DATA IN THIS EXERCISE below:

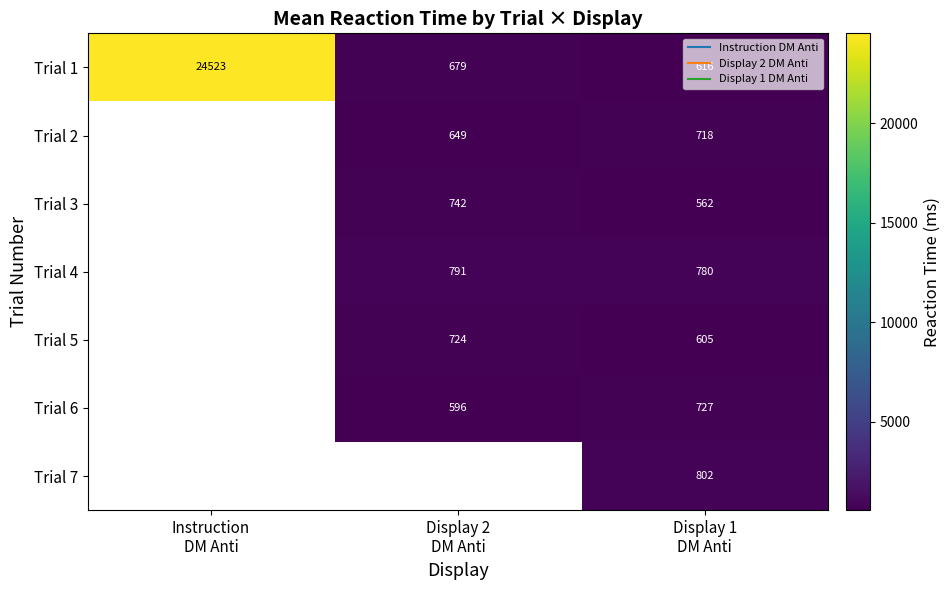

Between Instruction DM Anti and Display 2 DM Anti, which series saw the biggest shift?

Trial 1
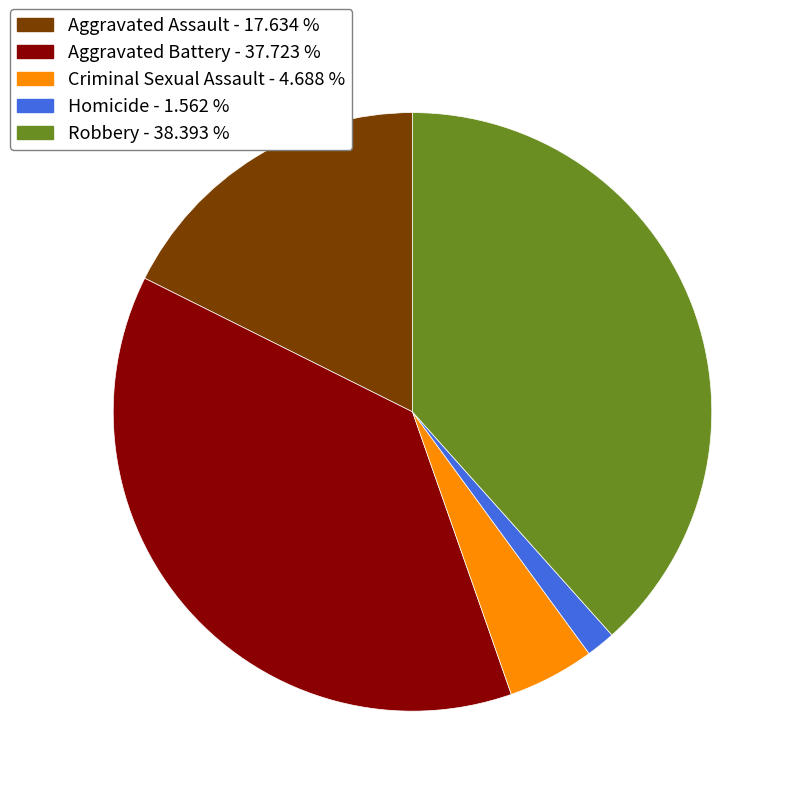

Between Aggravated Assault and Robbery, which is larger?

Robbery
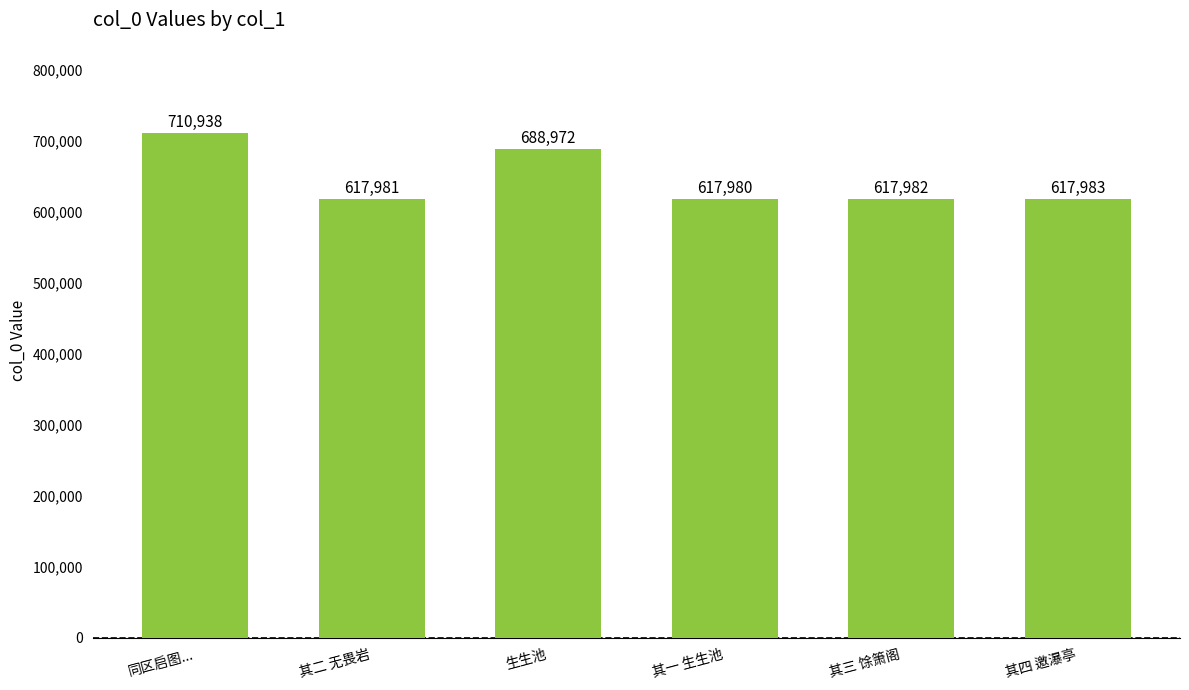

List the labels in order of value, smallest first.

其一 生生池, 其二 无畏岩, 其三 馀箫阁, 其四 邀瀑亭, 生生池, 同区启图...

End of DATA IN THIS EXERCISE.

▶ _GOAL OF THE EXERCISE_: Copy out, word for word, the records from the line containing "List the labels" through the end of the records, including both ends.

▶ _RESPONSE FOR THIS EXERCISE_:
List the labels in order of value, smallest first.

其一 生生池, 其二 无畏岩, 其三 馀箫阁, 其四 邀瀑亭, 生生池, 同区启图...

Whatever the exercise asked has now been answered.